◆ **Work order 1**
In the article on blaming your partner, whose term for the dynamic between two people is "the dance"?
◆ **Work order 2**
Quote the article on blaming your partner, starting with "It’s not one" and going on through "pas de deux.".
◆ **Work order 3**
Extend the article on blaming your partner from the point where it stops.

** Opening Document section block **

Why Blaming Your Partner Won’t Help
In couples therapy, I ask clients to move back and forth between wanting to change their partner, and wanting to change themselves. It’s so easy and so natural to see everything your partner is lacking and to feel like the problems in the relationship are their fault. If he could just stop closing me out, I’d be happy, one person says, or I just need her to quit yelling and we’ll be fine.
Of course it’s good to identify and ask for what you need. But that’s only one side of the equation—and it’s not even the helpful side. The more useful step is to look to yourself to see what you can fix. If you can change either:
- The faults that you bring into the relationship or
- Your reaction to your partner’s faults, that’s where you have a recipe for real growth, and a chance to be happier in your partnership.
It’s not one person who causes problems in a relationship
That’s the truth. (Well, okay, occasionally there’s one terrible partner, but that label is reserved for abusers.) The problem is more usually the dynamic between two people, what expert Susan Johnson calls “the dance” in her wonderful books. The very word conjures up the image of two people moving back and forth, leading and following, influencing and supporting each other. There is no individual in a pas de deux.
It sounds counterintuitive—if I change me, I’ll like him better. But it’s also a source of power. Sitting around struggling to “fix” someone else rarely works. It’s frustrating, often makes you feel as if you’re not being heard or understood, and causes your partner to feel criticized. If instead, you put energy into understanding why you dislike what you dislike about him or her, and what you do that aggravates the dynamic, you have a much stronger chance of making a difference.
Let’s look at both steps of this process
It’s important to recognize what YOU do to create conflict
Sometimes one partner looks much more blameworthy. Maybe she cheated, or he rages. Even in those cases, maybe especially in those cases, I turn the spotlight equally onto the other partner, the one who often looks more passive. Passivity goes under the radar because it’s quiet and calm, but that doesn’t mean it isn’t powerful and damaging. Some common ways of being passive include shutting down and refusing to engage, refusing intimacy, closing your partner out emotionally, acting martyred or relying too much on others outside the relationship. Any of these rebellious acts push the other to act louder, and angrier, or to shut down in response.
What do you do to contribute to the issues in your relationship?

** Closing Document section block **
** Opening Listed records block **

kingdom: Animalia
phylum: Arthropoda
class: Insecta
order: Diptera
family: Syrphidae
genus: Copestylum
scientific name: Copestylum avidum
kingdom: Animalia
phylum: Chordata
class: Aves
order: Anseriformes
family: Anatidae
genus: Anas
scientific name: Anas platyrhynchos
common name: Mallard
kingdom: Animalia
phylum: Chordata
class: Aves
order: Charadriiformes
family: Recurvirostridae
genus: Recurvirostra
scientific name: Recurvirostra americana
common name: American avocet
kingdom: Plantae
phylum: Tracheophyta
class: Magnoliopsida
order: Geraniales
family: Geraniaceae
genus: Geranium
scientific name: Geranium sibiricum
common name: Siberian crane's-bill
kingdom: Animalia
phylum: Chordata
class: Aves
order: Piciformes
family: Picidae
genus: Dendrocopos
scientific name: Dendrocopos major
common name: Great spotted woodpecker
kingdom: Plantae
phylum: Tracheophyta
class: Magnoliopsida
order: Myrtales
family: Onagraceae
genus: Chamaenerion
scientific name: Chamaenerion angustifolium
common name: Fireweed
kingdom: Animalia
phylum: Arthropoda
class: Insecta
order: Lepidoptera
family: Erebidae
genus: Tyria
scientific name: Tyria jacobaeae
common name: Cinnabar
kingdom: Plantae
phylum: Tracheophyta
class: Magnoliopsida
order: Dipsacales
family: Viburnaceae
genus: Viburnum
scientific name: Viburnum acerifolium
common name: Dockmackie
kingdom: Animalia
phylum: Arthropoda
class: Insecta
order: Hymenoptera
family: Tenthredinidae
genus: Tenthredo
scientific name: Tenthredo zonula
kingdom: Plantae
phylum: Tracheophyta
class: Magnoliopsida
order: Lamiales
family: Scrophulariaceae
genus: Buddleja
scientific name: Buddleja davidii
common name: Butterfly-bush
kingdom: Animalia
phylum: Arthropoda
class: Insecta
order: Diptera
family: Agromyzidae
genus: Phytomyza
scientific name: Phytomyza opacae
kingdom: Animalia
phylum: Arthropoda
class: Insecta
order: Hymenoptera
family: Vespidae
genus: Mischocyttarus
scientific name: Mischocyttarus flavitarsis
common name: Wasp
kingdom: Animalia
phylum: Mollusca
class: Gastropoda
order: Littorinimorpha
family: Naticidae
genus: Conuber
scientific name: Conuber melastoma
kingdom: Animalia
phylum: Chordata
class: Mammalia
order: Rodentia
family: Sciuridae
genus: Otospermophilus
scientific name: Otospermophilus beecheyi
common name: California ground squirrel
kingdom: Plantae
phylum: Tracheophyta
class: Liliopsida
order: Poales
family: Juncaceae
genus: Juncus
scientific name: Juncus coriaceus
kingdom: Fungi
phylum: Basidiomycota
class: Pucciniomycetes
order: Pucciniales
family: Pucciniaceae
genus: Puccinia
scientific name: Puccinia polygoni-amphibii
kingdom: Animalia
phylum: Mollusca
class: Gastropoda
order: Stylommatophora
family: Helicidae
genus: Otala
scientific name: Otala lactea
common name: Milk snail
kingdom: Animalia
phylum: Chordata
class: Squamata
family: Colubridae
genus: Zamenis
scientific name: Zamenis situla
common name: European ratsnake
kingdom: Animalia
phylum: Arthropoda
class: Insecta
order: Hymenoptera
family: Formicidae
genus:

** Closing Listed records block **

◆ **Exercise output 1**
Susan Johnson's.

◆ **Exercise output 2**
It’s not one person who causes problems in a relationship
That’s the truth. (Well, okay, occasionally there’s one terrible partner, but that label is reserved for abusers.) The problem is more usually the dynamic between two people, what expert Susan Johnson calls “the dance” in her wonderful books. The very word conjures up the image of two people moving back and forth, leading and following, influencing and supporting each other. There is no individual in a pas de deux.

◆ **Exercise output 3**
In my point of view, they often relate to what you learned in childhood, either about how marriages work or how you “should” communicate with others (by trying to be perfect, by pleasing others to your own detriment, by bullying, etc.). In individual or couples therapy, you can explore how your past affects your present and offer this as a gift to your current relationship, and your general happiness.
The second piece lies in understanding how you get triggered by your partner’s ways of communicating, and how you can change how you respond. Sometimes just taking a “time out” and getting calm before discussing things can cause a huge improvement, by reducing drama. John Gottman has studied in depth how our nervous system becomes immediately aroused when we feel attacked or angered, and how this catapults the angry partner into a fear response. As soon as we get mad, our pulse quickens, the blood rushes away from the brain, and we’re no longer engaged and listening. It’s better at that point to step away and calm down before resuming the discussion.
It takes deeper exploration to understand what infuriates you so much
Perhaps when she gets whiny, it reminds you of your mother’s demands for your attention. Or when he spends too much money on a night out it makes you feel like your needs and interests don’t matter. After you figure out what exactly you’re responding to, you can take steps to recognize that you might be overreacting, or forgetting to ask for what you really want—usually respect, or love. Then you can stop the dynamic in its tracks and turn the conversation back to a productive one.
While knowing what you want from your partner is important, looking to yourself as the key architect of change for your relationship will make you happier and more satisfied in the long run. Whether it’s on your own or with the help of a therapist, looking within is a key way to feel more powerful.